Poster presentation | Open | Published:
The intracellular signalling pathway signature (the signalome) in PBMCs in the presence of a common TRAPS-associated genetic variant, TNFRSF1A p.(Arg121Gln) (legacy p.R92Q) is distinct from normal PBMCs and from other pathogenic variants
Pediatric Rheumatologyvolume 13, Article number: P19 (2015)
Like other disorders with a strong genetic association, a growing sequence dataset from various autoinflammatory syndrome patients continues to identify many variants of uncertain significance (VUS), i.e. missense and intronic variants or small insertions/deletions, for which the impact on protein function and pathways, and therefore the clinical significance, is unknown. Since it is unclear how these variants are associated with an increased risk of autoinflammatory disease, the clinical management of carriers of VUS is complicated. Therefore, there is a strong demand for reliable tests to rapidly assess the clinical significance of VUS, providing carriers of these variants with the necessary information to make an informed clinical decision and refining treatment by stratified therapy strategies.
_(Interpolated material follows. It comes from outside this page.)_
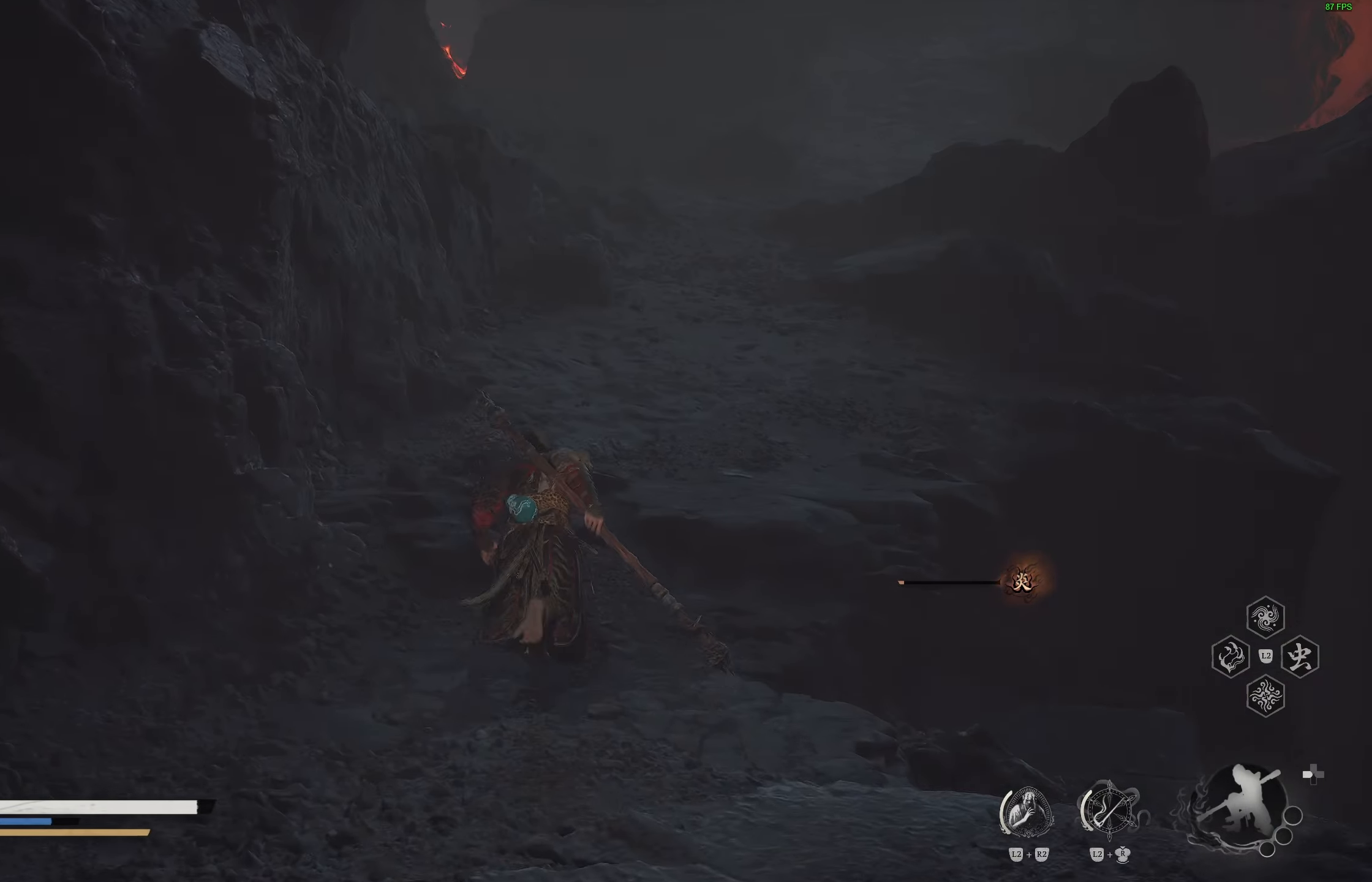
{"buttons": [], "left_stick": "up", "right_stick": "center", "events": [[133, "right_stick", "center"]]}
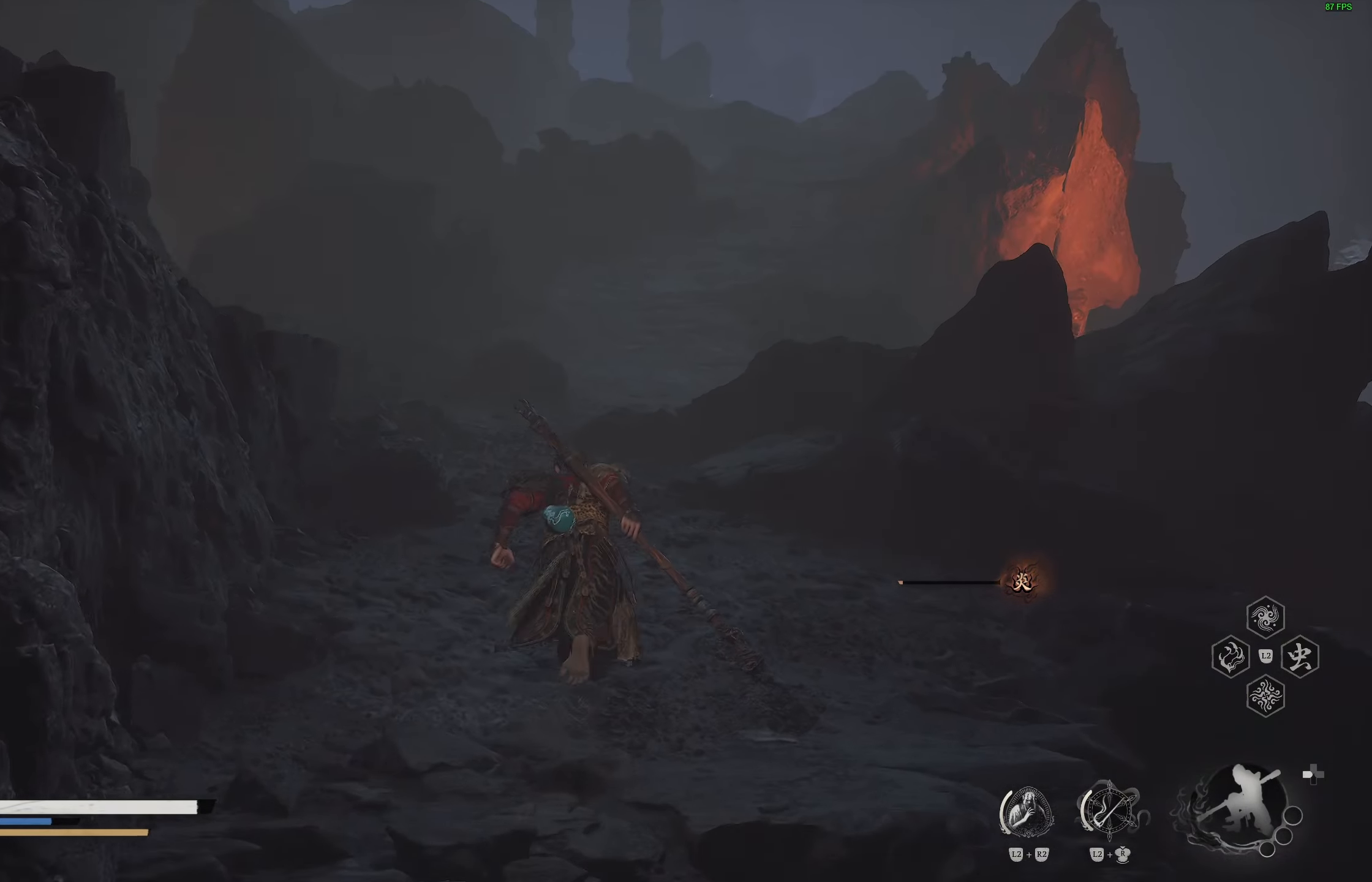
{"buttons": [], "left_stick": "up", "right_stick": "center", "events": [[133, "right_stick", "up"], [267, "right_stick", "center"]]}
In many cases, a novel VUS is not common enough to evaluate its significance. Common variants with apparently variable penetrance can be more accessible as a model to test functional aspects. A missense variant in TNFRSF1A rs41495584 (“p.R92Q”) is the most commonly identified variant associated with TRAPS within our mainly Caucasian UK patient population. The aim of this study was to comprehensively examine the intracellular signalling pathways that are affected by the presence of p.R92Q, in comparison to normal cells and to well-known symptomatic variants such as p.C33Y.
PBMCs were collected from patients and healthy volunteers with informed consent. Reverse-phase protein microarray was applied to examine a large number of signalling molecules and inflammatory cytokines, using a feature subset selection process to identify distinctive subsets.
The resulting p.R92Q patient signatures demonstrated that a particular range of inflammation-associated pathways were dysregulated in p.R92Q variant carriers, grouping carriers together and readily distinguishable from normal PBMCs and other known pathogenic variants.
The inflammatory signaling pathways activated by the TRAPS-associated variant p.R92Q are distinctive and provide an opportunity to identify a strategy for correlation of genetic findings and functional analysis. This is applicable to straightforward or subtle phenotypes, and common or rare genetic variants not only in TRAPS, but also in other autoinflammatory diseases such as CAPS, FMF, MKD, Blau syndrome and others. This represents an important step towards genetic-bioinformatic disease portraits with statistical and clinical relevance.